Overview of Somatic Therapy
“There is more wisdom in your body than in your deepest philosophies.” ~Friedrich Nietzche
Somatic Therapy is a holistic therapeutic approach that addresses mental, physical, and emotional health concerns. Somatic therapy viewing the mind and body as one entity is essential to the therapeutic process. The mind-body moves toward healing naturally, given the right environment. When the body releases tension, processes trauma, and move towards optimal physical health, the mind follows with a sense of calm, peace, and relief.
Somatic therapy focuses on the body because the source of compulsive behaviors, trauma, depression & anxiety, and general discomfort with everyday life exists as sensations, emotions, and experiences that occur within the framework of the body. Our bodies need to process, integrate, and release these hidden sources of tension so that self-destructive patterns can come to their natural end, and we can experience everyday life with less stress.
“The human body – specifically my body – has been the source of never-ending insights that have transformed how I live, how I relate to myself, and how I perceive the world around me. When the body heals, the mind follows.”
Somatic Therapy Modalities
Healing starts and ends with the body. Every modality has the power to heal. Listen to how the body responds.

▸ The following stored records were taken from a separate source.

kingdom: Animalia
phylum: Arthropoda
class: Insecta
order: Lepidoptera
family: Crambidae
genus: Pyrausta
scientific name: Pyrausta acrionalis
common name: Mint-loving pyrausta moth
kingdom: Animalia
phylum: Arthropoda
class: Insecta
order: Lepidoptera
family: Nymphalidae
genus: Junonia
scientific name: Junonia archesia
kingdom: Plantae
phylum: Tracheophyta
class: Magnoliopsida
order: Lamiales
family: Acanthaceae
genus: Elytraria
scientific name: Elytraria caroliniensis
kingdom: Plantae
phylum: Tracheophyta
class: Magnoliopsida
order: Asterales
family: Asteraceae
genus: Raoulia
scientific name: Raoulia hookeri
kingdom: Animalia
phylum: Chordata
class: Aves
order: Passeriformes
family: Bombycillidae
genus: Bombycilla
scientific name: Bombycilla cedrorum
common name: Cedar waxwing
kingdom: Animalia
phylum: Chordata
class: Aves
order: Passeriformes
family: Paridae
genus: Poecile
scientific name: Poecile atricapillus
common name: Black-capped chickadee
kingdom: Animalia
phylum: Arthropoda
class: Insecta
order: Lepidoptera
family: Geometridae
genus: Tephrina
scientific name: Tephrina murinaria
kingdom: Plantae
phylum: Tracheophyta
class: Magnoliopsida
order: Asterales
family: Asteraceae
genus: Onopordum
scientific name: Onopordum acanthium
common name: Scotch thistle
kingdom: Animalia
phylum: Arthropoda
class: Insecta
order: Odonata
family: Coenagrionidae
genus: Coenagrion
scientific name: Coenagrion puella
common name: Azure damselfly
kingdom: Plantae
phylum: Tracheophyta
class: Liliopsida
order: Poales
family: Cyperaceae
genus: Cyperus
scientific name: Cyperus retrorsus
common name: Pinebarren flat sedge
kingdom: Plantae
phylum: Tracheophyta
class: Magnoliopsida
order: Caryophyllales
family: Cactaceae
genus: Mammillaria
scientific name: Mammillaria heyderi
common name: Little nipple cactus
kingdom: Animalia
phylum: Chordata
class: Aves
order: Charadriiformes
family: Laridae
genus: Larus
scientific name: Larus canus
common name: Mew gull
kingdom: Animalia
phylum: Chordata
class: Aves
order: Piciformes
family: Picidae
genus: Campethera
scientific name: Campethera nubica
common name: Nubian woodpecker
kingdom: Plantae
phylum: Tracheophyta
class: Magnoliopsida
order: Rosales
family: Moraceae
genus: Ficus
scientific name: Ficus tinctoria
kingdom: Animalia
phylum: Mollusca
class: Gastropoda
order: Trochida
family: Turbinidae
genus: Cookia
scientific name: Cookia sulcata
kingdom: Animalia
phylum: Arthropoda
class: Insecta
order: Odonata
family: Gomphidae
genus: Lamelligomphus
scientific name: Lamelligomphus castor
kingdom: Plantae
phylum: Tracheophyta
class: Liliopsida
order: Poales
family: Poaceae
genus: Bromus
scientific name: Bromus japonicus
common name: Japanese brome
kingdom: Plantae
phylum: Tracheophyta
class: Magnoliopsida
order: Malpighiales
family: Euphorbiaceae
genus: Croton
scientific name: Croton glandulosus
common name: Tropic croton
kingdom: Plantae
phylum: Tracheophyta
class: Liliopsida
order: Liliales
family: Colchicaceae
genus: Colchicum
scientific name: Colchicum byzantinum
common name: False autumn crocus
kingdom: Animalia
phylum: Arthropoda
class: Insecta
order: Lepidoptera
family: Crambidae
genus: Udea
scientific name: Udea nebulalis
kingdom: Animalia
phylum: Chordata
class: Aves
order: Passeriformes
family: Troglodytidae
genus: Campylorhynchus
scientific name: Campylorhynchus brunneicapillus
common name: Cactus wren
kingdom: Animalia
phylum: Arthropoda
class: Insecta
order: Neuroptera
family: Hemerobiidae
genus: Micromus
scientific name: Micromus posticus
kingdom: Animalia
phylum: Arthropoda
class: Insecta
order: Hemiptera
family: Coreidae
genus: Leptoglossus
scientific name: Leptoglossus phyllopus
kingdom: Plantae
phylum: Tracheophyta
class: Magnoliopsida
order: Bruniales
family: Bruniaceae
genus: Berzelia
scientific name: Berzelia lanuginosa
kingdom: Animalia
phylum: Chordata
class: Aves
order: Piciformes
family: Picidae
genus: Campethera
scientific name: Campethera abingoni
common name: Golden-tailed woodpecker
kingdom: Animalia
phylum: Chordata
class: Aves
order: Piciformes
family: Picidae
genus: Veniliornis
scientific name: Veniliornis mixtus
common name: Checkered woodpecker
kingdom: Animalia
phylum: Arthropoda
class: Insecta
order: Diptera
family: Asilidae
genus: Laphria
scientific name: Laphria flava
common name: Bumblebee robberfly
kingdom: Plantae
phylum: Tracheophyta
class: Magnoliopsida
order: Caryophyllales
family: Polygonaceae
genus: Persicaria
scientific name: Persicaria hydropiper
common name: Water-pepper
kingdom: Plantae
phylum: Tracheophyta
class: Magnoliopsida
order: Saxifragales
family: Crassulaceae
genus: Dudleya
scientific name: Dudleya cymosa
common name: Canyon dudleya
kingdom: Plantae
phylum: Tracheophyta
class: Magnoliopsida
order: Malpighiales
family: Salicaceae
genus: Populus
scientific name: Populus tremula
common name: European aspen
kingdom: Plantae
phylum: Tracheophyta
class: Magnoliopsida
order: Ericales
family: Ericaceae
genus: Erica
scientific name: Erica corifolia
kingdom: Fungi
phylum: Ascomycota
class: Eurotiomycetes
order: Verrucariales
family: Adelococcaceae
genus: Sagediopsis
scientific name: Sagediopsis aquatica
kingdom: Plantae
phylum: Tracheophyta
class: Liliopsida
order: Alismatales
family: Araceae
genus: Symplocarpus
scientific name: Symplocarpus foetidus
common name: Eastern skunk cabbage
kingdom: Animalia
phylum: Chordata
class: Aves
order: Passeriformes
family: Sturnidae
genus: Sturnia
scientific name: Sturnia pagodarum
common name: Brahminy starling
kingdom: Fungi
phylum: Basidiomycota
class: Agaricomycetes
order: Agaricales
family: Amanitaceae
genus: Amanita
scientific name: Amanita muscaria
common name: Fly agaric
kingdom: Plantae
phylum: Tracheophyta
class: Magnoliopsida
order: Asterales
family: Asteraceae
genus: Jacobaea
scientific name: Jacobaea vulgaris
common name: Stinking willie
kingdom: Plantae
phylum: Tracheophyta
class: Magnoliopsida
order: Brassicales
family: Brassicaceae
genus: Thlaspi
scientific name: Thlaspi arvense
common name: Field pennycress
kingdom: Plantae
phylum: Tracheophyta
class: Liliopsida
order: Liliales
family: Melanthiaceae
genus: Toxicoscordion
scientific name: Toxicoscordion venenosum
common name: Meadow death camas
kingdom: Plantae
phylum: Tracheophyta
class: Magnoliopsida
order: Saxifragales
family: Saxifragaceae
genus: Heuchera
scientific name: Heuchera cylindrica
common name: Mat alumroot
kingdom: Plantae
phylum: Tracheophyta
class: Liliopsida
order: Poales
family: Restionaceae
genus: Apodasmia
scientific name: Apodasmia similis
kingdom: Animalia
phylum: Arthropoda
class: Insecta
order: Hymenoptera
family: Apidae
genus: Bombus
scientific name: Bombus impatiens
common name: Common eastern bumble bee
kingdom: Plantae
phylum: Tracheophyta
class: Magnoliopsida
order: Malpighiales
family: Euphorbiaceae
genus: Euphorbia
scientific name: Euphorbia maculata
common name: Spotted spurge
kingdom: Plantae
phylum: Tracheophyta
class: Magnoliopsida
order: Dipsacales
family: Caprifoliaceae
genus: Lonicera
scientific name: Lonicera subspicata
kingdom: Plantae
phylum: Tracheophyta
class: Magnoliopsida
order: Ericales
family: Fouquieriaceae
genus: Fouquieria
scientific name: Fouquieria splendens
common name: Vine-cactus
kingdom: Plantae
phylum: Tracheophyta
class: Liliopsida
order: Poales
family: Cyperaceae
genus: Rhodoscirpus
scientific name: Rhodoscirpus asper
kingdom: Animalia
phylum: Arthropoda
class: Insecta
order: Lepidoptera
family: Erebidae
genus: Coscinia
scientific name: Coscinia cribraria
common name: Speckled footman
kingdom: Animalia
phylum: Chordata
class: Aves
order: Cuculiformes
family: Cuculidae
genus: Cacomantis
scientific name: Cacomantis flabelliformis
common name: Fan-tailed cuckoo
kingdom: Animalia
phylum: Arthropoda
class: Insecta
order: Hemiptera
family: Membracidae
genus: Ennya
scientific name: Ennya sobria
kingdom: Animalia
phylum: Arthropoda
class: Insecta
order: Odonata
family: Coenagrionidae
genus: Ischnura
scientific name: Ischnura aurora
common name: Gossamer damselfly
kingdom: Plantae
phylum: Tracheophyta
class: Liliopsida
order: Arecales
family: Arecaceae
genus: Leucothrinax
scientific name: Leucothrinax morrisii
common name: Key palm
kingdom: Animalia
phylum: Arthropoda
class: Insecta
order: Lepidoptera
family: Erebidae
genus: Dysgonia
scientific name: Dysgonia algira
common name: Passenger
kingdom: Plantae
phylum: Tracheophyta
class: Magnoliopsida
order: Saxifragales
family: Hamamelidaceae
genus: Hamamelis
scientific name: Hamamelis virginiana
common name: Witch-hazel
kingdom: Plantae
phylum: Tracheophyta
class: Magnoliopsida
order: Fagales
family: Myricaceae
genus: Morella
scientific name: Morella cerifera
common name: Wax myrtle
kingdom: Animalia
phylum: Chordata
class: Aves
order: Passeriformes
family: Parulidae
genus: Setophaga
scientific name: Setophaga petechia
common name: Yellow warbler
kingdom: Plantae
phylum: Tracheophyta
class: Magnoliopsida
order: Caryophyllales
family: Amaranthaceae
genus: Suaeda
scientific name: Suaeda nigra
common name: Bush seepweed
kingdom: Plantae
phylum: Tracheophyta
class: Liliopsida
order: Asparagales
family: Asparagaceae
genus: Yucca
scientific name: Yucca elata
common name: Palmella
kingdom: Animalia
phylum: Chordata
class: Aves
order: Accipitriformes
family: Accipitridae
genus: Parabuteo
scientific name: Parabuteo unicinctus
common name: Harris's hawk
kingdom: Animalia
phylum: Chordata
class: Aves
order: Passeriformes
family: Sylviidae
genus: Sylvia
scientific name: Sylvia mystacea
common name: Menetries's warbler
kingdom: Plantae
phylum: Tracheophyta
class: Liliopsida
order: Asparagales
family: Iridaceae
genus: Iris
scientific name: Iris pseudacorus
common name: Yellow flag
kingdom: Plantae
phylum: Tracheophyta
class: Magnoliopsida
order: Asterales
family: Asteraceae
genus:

Contrast Therapy takes advantage of the body’s natural reaction to temperature changes in order to make the body stronger and more resilient. Practices like ice baths, cold showers, sauna, and geothermal soaking increase your body’s capacity for managing not just physiological stresses, but life’s other mental and emotional challenges as well.
Meditation & Breathwork
Meditation represents a different way of being in the world. You learn and practice observing thoughts, emotions, and body sensations without reacting to or identifying with them. This is why meditation is often referred to as a practice. We are practicing a different way of relating to our present moment experience. When we meditate, we practice acknowledging, observing, and accepting our internal experience. We cultivate response-ability.
Breathwork describes types of breathing – and breath-holding – techniques. The specific pace and depth of the breathing pattern elicits intended outcomes, such as deep relaxation, feeling energized, or relief from mental, physical and emotional tension. Today, breathwork has evolved to become a means of therapy, self-healing, and major personal transformation.
Restorative Yin Yoga
Yin yoga helps restore equilibrium to the intimate relationship between physical, mental, and emotional aspects of Self. The practice also activates the body’s restorative parasympathetic nervous system – responsible for digestion, eliminating toxins, healing and repair – and helps alleviate psychological problems such as stress, anxiety, and depression.
When life gets tough, a few poses on the mat reveal that maybe there isn’t anything wrong with the world, but rather our interpretation of it. When you are stuck mentally and the power to walk away is overwhelming, the gut instinct is to fidget, adjust, or get out of the pose altogether. Yin teaches us that staying still and dealing with whatever comes up one breath at a time will actually help us grow. The ability to adapt to the many ups and downs of life and to manage change with grace can dampen and soften our reaction to stress. Resilience can be built upon a foundation of gentle surrender.